**The task:** Copy out all of the lines below exactly; the pictures do not belong in the copy.

**Data records:**
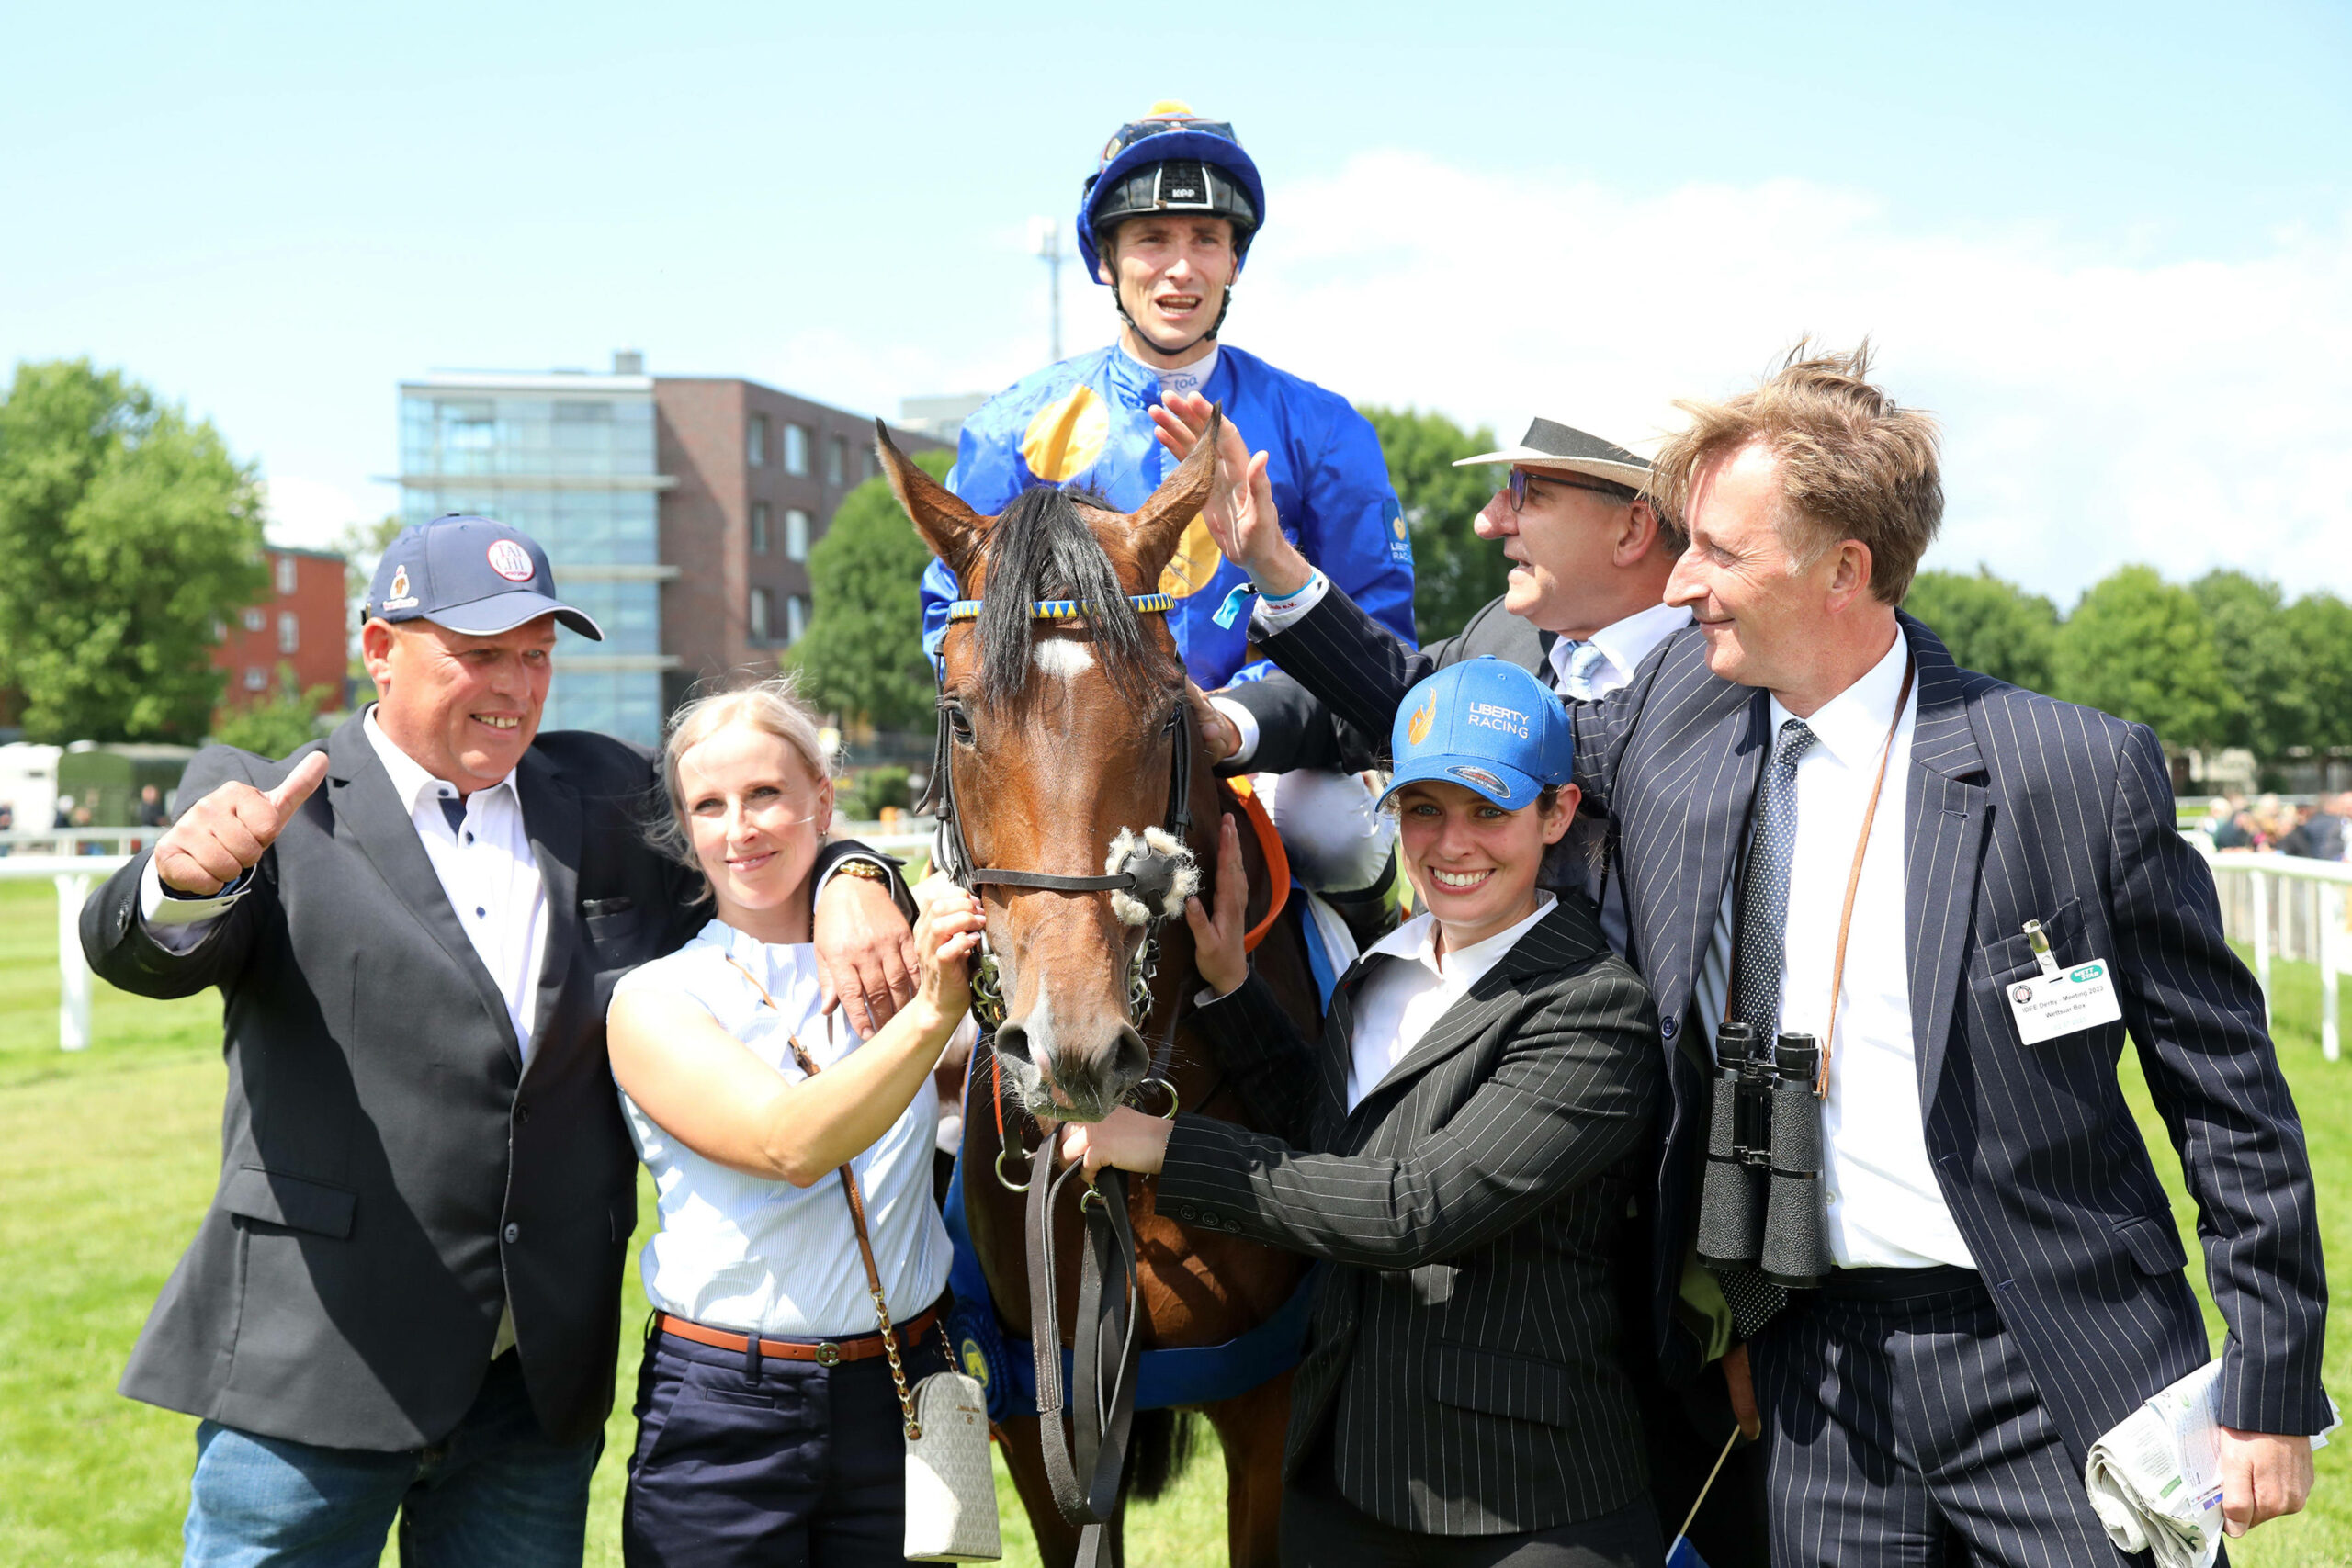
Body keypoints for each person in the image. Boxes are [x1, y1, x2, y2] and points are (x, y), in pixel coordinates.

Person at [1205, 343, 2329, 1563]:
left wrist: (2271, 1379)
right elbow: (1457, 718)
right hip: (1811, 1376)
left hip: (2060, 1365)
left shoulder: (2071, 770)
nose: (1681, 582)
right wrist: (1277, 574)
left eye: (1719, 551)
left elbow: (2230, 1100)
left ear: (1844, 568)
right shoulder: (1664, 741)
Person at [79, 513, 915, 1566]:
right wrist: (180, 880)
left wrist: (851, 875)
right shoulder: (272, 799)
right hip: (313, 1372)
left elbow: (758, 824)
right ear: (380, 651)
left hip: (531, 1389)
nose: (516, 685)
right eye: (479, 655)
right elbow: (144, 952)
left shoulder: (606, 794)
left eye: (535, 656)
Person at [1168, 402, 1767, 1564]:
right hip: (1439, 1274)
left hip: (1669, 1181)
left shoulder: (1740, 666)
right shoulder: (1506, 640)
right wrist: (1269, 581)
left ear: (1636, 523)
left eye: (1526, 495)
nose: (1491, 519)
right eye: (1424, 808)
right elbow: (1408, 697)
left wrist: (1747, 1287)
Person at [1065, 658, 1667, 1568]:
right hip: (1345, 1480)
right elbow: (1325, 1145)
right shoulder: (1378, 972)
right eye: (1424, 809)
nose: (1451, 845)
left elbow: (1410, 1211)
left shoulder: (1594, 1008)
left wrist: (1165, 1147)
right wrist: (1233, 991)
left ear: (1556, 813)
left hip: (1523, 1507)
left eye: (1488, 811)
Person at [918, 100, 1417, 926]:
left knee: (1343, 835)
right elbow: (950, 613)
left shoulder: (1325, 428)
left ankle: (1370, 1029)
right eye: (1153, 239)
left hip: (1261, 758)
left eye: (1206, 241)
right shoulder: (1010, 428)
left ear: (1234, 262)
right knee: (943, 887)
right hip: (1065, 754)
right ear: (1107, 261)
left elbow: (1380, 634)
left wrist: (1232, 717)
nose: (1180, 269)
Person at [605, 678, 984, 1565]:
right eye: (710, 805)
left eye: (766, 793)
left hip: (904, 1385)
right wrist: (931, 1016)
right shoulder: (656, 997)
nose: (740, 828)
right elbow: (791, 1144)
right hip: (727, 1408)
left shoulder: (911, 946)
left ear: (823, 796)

**Output for this task:**
Body keypoints for each person in the image. Boxes are [x1, y1, x2, y2] and points are (x, y), in pixel coordinates.

Person at [1205, 343, 2329, 1563]:
left wrist: (2271, 1379)
right elbow: (1457, 718)
right hip: (1811, 1376)
left hip: (2060, 1365)
left shoulder: (2071, 770)
nose: (1681, 582)
right wrist: (1277, 574)
left eye: (1719, 551)
left elbow: (2230, 1100)
left ear: (1844, 568)
right shoulder: (1664, 741)
Person at [79, 513, 915, 1566]:
right wrist: (180, 880)
left wrist: (851, 875)
right shoulder: (272, 799)
right hip: (313, 1372)
left elbow: (758, 824)
right ear: (380, 651)
left hip: (531, 1389)
nose: (516, 685)
right eye: (479, 655)
right elbow: (144, 952)
left shoulder: (606, 794)
left eye: (535, 656)
Person at [1168, 402, 1767, 1564]:
right hip: (1439, 1274)
left hip: (1669, 1181)
left shoulder: (1740, 666)
right shoulder: (1506, 640)
right wrist: (1269, 581)
left ear: (1636, 523)
left eye: (1526, 495)
nose: (1491, 519)
right eye: (1424, 808)
right elbow: (1408, 697)
left wrist: (1747, 1287)
Person at [1065, 658, 1667, 1568]:
right hip: (1345, 1480)
right elbow: (1325, 1145)
right shoulder: (1378, 972)
right eye: (1424, 809)
nose: (1451, 845)
left elbow: (1410, 1211)
left shoulder: (1594, 1008)
left wrist: (1165, 1147)
right wrist: (1233, 991)
left ear: (1556, 813)
left hip: (1523, 1507)
left eye: (1488, 811)
Person at [918, 100, 1417, 926]:
left knee: (1343, 835)
right elbow: (950, 613)
left shoulder: (1325, 428)
left ankle: (1370, 1029)
right eye: (1153, 239)
left hip: (1261, 758)
left eye: (1206, 241)
right shoulder: (1010, 428)
left ear: (1234, 262)
right knee: (943, 887)
right hip: (1065, 754)
right ear: (1107, 261)
left elbow: (1380, 634)
left wrist: (1232, 717)
nose: (1180, 269)
Person at [605, 678, 984, 1565]:
right eye: (710, 805)
left eye: (766, 793)
left hip: (904, 1385)
right wrist: (931, 1016)
right shoulder: (656, 997)
nose: (740, 828)
right elbow: (791, 1144)
right hip: (727, 1408)
left shoulder: (911, 946)
left ear: (823, 796)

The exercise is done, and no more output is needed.